A wider group of studies suggest there is not an increased risk of abuse among homeschooled kids. The only study using empirical data found that child abuse rates have fallen as homeschooling becomes more popular, and another review of states that relaxed their homeschooling laws found “no clear evidence of an increase in reported incidents of maltreatment in states that relaxed legal controls or bans on homeschooling.” Even groups that claim to find a higher rate of abuse among homeschooled children admit that their results are not statistically significant. Perhaps it’s true that if a homeschooled kid is abused, it‘s less likely to be reported. But we don’t see anti-homeschoolers advocating for random home checks or registration for children below school age or children who are out of school for summer vacation.
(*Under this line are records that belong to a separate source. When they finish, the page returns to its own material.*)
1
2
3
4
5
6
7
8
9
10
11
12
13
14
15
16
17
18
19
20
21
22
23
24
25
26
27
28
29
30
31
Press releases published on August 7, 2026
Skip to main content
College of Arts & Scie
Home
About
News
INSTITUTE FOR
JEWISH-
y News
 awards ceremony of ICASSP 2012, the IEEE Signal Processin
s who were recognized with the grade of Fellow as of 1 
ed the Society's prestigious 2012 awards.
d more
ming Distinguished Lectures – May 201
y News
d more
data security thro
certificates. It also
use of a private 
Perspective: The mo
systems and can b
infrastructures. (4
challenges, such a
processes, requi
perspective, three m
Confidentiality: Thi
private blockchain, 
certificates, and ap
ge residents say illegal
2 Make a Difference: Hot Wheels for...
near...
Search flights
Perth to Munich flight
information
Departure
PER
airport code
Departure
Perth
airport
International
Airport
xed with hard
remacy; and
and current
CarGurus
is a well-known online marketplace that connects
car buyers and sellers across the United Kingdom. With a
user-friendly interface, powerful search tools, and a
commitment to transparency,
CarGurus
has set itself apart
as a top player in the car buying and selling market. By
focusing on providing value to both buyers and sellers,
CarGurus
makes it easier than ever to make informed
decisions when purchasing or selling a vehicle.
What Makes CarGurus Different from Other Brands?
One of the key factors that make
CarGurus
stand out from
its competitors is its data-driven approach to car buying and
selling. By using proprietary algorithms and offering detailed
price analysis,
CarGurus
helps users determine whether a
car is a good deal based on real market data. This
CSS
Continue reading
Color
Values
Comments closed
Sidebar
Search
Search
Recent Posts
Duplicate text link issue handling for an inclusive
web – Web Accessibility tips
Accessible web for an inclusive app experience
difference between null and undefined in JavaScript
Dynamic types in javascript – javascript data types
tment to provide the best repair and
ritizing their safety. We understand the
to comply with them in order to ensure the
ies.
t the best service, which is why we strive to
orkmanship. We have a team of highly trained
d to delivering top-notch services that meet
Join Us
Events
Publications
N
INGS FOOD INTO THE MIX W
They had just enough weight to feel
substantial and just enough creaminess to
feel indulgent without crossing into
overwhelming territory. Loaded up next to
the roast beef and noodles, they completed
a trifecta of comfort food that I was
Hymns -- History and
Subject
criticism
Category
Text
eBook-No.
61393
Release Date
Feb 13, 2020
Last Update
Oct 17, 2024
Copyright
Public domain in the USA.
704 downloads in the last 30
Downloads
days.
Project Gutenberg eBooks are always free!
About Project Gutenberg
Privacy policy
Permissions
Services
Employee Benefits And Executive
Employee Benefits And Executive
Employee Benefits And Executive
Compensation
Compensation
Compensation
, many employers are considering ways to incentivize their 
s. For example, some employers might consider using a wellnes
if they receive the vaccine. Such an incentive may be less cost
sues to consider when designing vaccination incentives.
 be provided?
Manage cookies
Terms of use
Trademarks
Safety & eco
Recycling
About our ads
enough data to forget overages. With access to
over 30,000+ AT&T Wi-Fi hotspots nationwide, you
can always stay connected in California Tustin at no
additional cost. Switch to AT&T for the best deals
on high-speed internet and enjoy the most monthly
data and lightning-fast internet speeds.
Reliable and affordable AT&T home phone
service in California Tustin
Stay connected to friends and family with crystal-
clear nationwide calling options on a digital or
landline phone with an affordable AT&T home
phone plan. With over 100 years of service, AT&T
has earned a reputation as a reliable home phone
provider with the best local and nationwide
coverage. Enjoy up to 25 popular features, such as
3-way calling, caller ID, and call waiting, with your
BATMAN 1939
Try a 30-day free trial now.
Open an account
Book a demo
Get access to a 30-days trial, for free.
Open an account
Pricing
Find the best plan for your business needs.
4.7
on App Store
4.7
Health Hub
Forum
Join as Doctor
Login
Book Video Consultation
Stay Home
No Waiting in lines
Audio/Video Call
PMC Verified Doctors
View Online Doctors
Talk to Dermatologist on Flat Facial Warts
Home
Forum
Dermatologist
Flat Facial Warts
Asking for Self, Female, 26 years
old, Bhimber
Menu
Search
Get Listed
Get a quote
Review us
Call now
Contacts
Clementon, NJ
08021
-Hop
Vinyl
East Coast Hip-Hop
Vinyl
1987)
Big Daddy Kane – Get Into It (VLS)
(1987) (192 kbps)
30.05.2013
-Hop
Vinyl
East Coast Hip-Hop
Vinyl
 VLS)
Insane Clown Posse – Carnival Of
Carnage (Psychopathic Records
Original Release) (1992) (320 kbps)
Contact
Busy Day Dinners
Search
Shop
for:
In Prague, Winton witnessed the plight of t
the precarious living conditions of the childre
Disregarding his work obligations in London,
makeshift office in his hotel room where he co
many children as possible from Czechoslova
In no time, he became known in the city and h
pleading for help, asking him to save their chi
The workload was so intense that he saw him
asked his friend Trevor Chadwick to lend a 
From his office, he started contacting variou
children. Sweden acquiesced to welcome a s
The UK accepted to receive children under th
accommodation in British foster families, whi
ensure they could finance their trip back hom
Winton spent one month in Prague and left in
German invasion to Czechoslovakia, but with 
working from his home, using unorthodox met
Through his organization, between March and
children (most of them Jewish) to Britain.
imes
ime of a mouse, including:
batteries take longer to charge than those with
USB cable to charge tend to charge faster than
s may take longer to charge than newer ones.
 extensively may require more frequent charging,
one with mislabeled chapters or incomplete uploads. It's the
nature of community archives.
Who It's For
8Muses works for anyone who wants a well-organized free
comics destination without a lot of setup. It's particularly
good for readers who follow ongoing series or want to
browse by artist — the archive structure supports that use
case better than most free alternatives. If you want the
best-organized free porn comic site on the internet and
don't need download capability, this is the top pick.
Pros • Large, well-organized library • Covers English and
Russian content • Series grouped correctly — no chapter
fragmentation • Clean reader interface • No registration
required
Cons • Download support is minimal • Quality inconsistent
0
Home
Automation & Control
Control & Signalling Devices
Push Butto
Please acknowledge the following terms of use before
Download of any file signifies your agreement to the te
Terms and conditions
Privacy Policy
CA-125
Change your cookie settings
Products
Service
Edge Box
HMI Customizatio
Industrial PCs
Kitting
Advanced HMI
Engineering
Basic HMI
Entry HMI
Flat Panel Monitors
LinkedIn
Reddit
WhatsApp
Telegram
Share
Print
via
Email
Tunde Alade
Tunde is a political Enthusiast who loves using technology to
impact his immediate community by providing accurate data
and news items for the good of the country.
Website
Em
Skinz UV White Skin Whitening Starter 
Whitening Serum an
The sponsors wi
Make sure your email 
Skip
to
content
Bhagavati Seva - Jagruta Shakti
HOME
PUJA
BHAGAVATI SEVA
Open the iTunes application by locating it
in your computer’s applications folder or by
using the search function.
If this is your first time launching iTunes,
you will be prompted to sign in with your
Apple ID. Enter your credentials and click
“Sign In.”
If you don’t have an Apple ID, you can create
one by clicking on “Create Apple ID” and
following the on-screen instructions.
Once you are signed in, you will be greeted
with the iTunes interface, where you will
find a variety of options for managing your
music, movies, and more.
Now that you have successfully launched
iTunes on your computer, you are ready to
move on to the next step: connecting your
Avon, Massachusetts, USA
We also hear little from the mainstream press about the fact that children are most likely to be sexually abused in the public school system.
Moving on to the Post’s latest article in its homeschooling series, which goes after the research of Brian Ray, a homeschool advocate and president of the National Home Education Research Institute. In addition to questioning his research tactics, the Post also accuses Ray of abuse because his daughter says she was spanked with a wooden spoon as a child. There are reasonable limitations to Ray’s studies on homeschool outcomes because homeschool parents have to opt-in to having their kids take the same standardized tests offered to public school students. The studies are naturally self-selecting. But Ray’s critics are hardly acting in good faith, either. The Post, for example, quotes Samantha Field, government relations director for the nonprofit Coalition for Responsible Home Education. The Post says the CRHE is founded by former homeschool kids who want more oversight over home education. They also run Homeschooling’s Invisible Children, which they claim is a database of documented cases of child abuse and neglect among homeschoolers. They include Elizabeth Smart in their database because her kidnappers, who stole her from her actual home and beat and raped her daily, instructed her to tell inquiring adults that she was homeschooled. It doesn’t take a genius to see why Smart doesn’t belong in their data set.
My friend Bethany Mandel, who homeschools her six children, offered her thoughts on the Washington Post’s homeschooling series:
“The problem with the Post’s coverage is it treats homeschooling as a monolithic institution. That’s the traditional public school model; where everyone has the same experience. Everyone reads the same books, uses the same curriculum, no matter their needs or learning styles or interests. This idea that we don’t have to exist in a box is threatening to people and institutions that want us all to remain on the conveyor belt system of public education. Homeschoolers have freed themselves from that; and that’s a threat to many people who prefer kids be educated by the state in only a certain way.”